- Directed by: James Cameron; Randall Frakes;
- Written by: James Cameron; Randall Frakes;
- Produced by: James Cameron; Randall Frakes; Alvin J. Weinberg;
- Starring: William Wisher Jr.; Margaret Umbel;
- Cinematography: James Cameron
- Edited by: James Cameron
- Release date: 1978;
- Running time: 12 minutes
- Country: United States
- Language: English
- Budget: $20,000

= Xenogenesis (film) =

Xenogenesis is a 1978 Canadian-American science fiction short film directed by James Cameron and Randall Frakes. It stars William Wisher Jr. and Margaret Umbel.

==Plot==
Raj, an engineered man, trained to deliver humanity from the final cataclysm, and Laurie, (a woman raised by a machine, but she alone knew the power of love), are sent on a gigantic sentient starship to search space for a place to start new life.
Having come across a derelict starship belonging to an unknown people said to have been dead for fifty thousand years, Raj decides to investigate. He comes across a gigantic robotic cleaner, which attacks him and he ends up hanging from a ledge. Laurie arrives to help him, sitting inside of and controlling a vehicle which walks on four legs. Raj instructs her to go back to their ship, but she refuses and engages the robot in combat. The film ends with Raj still hanging from the ledge; Laurie pushing the robot towards the edge of a precipice; and the robot fighting to not go over it.

==Cast==
- William Wisher Jr. as Raj
- Margaret Umbel as Laurie

==Production==
Cameron raised $20,000 from a group of local dentists to fund the film. Most of the film was shot in his living room and the methods he used were self taught. Learning as they went, Cameron said he felt like a doctor doing his first surgical procedure.

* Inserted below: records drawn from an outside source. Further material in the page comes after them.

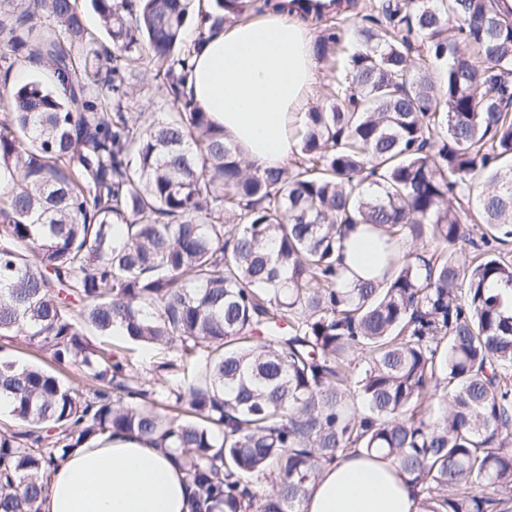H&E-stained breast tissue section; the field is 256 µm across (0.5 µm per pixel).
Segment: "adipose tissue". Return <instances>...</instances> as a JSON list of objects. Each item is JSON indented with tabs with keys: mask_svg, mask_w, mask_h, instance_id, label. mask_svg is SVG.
Here are the masks:
<instances>
[{
	"mask_svg": "<svg viewBox=\"0 0 512 512\" xmlns=\"http://www.w3.org/2000/svg\"><path fill=\"white\" fill-rule=\"evenodd\" d=\"M315 34L297 15L266 9L217 29L193 54L186 90L226 143L259 168L284 167L306 121L301 103L318 81ZM365 225H351L337 259L346 279L371 277ZM192 482L170 456L126 435L75 449L58 463L43 512H187ZM302 512H420L387 459L359 452L326 465Z\"/></svg>",
	"mask_w": 512,
	"mask_h": 512,
	"instance_id": "1",
	"label": "adipose tissue"
}]
</instances>
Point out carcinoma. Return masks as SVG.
Instances as JSON below:
<instances>
[{"label": "carcinoma", "mask_w": 512, "mask_h": 512, "mask_svg": "<svg viewBox=\"0 0 512 512\" xmlns=\"http://www.w3.org/2000/svg\"><path fill=\"white\" fill-rule=\"evenodd\" d=\"M191 3L92 0L104 44L76 0H0V336L87 380L0 356V512H41L58 463L115 434L173 457L189 512H301L351 450L392 459L423 512H512V309L497 292L512 288V13L377 0L349 34L324 27L318 58L358 46L346 89L307 113L291 165L260 170L198 110L185 68L261 7L200 2L188 41ZM419 39L446 64L436 81ZM23 63L63 94L10 85ZM142 65L179 111L130 113ZM356 223L383 273L342 284ZM118 329L172 350L162 369L187 380L143 376L105 342Z\"/></svg>", "instance_id": "obj_1"}]
</instances>
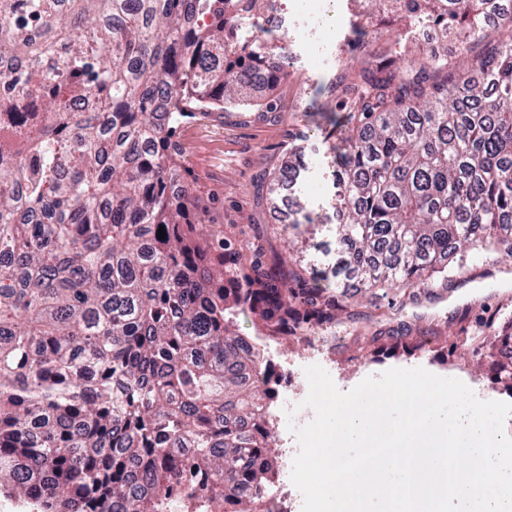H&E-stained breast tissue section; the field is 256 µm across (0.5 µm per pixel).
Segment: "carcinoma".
I'll return each instance as SVG.
<instances>
[{"mask_svg": "<svg viewBox=\"0 0 512 512\" xmlns=\"http://www.w3.org/2000/svg\"><path fill=\"white\" fill-rule=\"evenodd\" d=\"M409 18L339 93L335 273L393 306L469 254L512 258V24L503 0H367ZM265 0H0V494L33 512H276L265 355L355 321L330 278L185 217L174 129L286 76L239 26ZM473 56H418L420 22ZM193 73L192 82L185 81ZM86 98L91 108L72 101ZM164 227L166 236L158 239ZM293 278L297 287L286 288ZM512 376V326L495 337Z\"/></svg>", "mask_w": 512, "mask_h": 512, "instance_id": "cac0c4a2", "label": "carcinoma"}]
</instances>
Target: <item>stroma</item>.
<instances>
[{"label": "stroma", "mask_w": 512, "mask_h": 512, "mask_svg": "<svg viewBox=\"0 0 512 512\" xmlns=\"http://www.w3.org/2000/svg\"><path fill=\"white\" fill-rule=\"evenodd\" d=\"M331 47L325 56L311 55L298 38H291L288 76L272 91L258 92V103L214 111L187 119L174 133L171 149L184 181L199 201L205 223L223 229L233 240L260 238L290 267L334 263L338 246L332 233L295 235L288 201L301 199L326 223L336 221L332 208L336 189L325 174L334 142L332 124L341 108L336 97L314 99L317 85L336 73L356 74L372 56L387 47L386 29H375L360 49L350 50L355 33L353 0H332ZM295 169L297 179L288 200L270 207L256 189L279 166ZM357 330L333 329L336 344L317 363L341 391L391 368L421 367L469 387L494 386L499 401L512 403V378L496 376L493 338L512 323V260L496 254L475 258L464 287L440 300H420L394 311L386 301L359 297L352 308ZM396 332V339L375 349L371 335ZM447 367H440V359Z\"/></svg>", "instance_id": "35a3bbf8"}]
</instances>
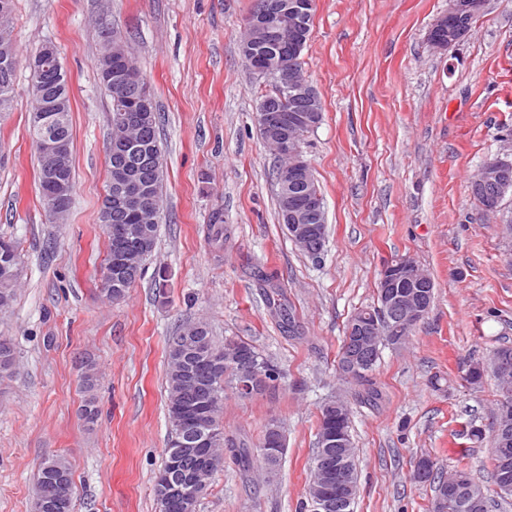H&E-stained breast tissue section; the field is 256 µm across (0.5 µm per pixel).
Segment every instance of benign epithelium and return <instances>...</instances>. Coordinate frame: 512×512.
<instances>
[{
	"label": "benign epithelium",
	"instance_id": "obj_1",
	"mask_svg": "<svg viewBox=\"0 0 512 512\" xmlns=\"http://www.w3.org/2000/svg\"><path fill=\"white\" fill-rule=\"evenodd\" d=\"M312 6V0H262L259 10L251 11L241 39L243 57L247 66L257 74L268 75L278 84H289L295 90L305 92L309 83L304 76L292 69L286 70L277 62H268L260 65L253 57L252 48L260 38L269 37L278 27L286 24L289 30L296 34L305 28L307 9ZM486 0H448V10L437 17L429 32V44L436 52L447 50L455 42L467 36L472 29V21L478 18L485 10ZM453 16H466L469 24L465 27L447 30L448 18ZM107 80L113 81L118 96L125 94V87L137 82L133 71L125 68L122 76H112V68L106 69ZM35 146L46 159L43 175L45 182L49 183L51 191L47 195V208L54 218H61L67 213L69 200L66 184L59 177L58 168L63 159L67 144L66 141L52 135H44L36 140ZM274 153L281 157H288V167L281 171L280 181L283 186L296 184L302 187V200L296 195L289 196L286 201V218L288 234L291 239L299 240L308 246L314 253L322 251L320 240L321 225L304 224V216L315 207L317 196L310 189L312 181L311 167L288 136L280 133L277 141L271 145ZM142 147L131 145L128 158L121 168L122 179L119 189L113 196V206L117 209L124 207L146 210L145 202L151 199L153 189L142 187L134 172ZM477 189L480 190L479 204L486 212L499 209L503 197L512 192V164L499 157L486 160L479 168ZM431 287L430 277L416 263L404 260L399 264H387L381 272L379 288L383 308L380 318L385 321L397 322L396 330L410 331L418 322L424 319L430 310L429 301ZM346 346L348 352L342 358L340 371L343 375L351 377L362 373L371 358V350L378 339V320L353 321L350 323ZM231 350L229 358L238 364L237 393L242 397L255 395L256 390H265L277 382V372L267 370L264 373L256 371L252 364L243 362L234 345L229 344ZM325 447L320 449L316 457V470L321 480L313 494L317 512H331L333 509L347 508L350 505V485L347 480V461L333 459L327 455L325 449L336 446L345 447V434L341 430L329 432L324 440ZM195 448L189 454L179 453L167 464L164 472L159 475V483L170 487L171 475L192 473V464L195 455L206 453L205 440L198 436L194 442ZM202 492L201 484L194 482L185 490H171L173 498L171 509L175 512H196V501ZM72 489L69 487L58 492L53 497H42L40 510L42 512H55L70 498Z\"/></svg>",
	"mask_w": 512,
	"mask_h": 512
}]
</instances>
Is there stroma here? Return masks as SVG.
I'll return each mask as SVG.
<instances>
[{"instance_id":"obj_1","label":"stroma","mask_w":512,"mask_h":512,"mask_svg":"<svg viewBox=\"0 0 512 512\" xmlns=\"http://www.w3.org/2000/svg\"><path fill=\"white\" fill-rule=\"evenodd\" d=\"M125 35L150 88L165 150L158 244L122 301L101 291L107 236L110 103L98 83L96 20ZM254 0H14L19 64L0 113V235L19 241L25 275L0 337L17 364L0 380V512H32L39 465L65 458L73 512H158L153 486L170 437L166 373L171 341L208 322L217 345L246 341L281 371L275 387L227 394L224 432L256 446L278 423L286 440L269 482L260 461L233 460L199 512H300L321 406L351 408L359 492L354 512H431L416 461L470 471L491 487L490 448L500 388L468 370L512 346V194L486 213L470 183L512 134V0H488L469 35L446 51L428 42L448 0H315L303 70L323 106L304 156L321 192V258L298 250L278 216V160L255 121L271 92L239 40ZM54 43L68 75L74 188L65 223L49 222L31 126L29 59ZM224 227L222 243L210 228ZM410 258L435 297L399 348L385 345L367 402L337 369L345 326L377 304L385 264ZM166 271L167 288L155 283ZM291 305L294 331L273 315L262 275ZM100 372V416L79 409L83 363ZM478 428L482 439L470 438Z\"/></svg>"}]
</instances>
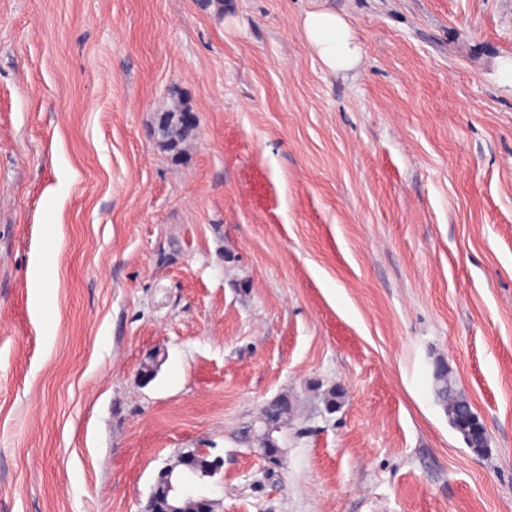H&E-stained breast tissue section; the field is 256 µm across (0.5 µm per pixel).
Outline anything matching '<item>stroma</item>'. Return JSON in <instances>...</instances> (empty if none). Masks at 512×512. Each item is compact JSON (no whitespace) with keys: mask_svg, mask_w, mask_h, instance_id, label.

In A Critical Companion to James Cameron, the author found themes in Xenogenesis that would be repeated in later films Cameron would direct. They also commented that a scene in Aliens (1986) where Ripley yells at the Queen Alien was similar to a scene in this film. It was also noted that many of the themes that would appear in later Cameron movies, including a strong female character, can be first found here.

The dentist pulled out of the project based on a demonstration screening. Producer Roger Corman was impressed enough with the project to hire Cameron to work on projects that would become Battle Beyond the Stars and Piranha II.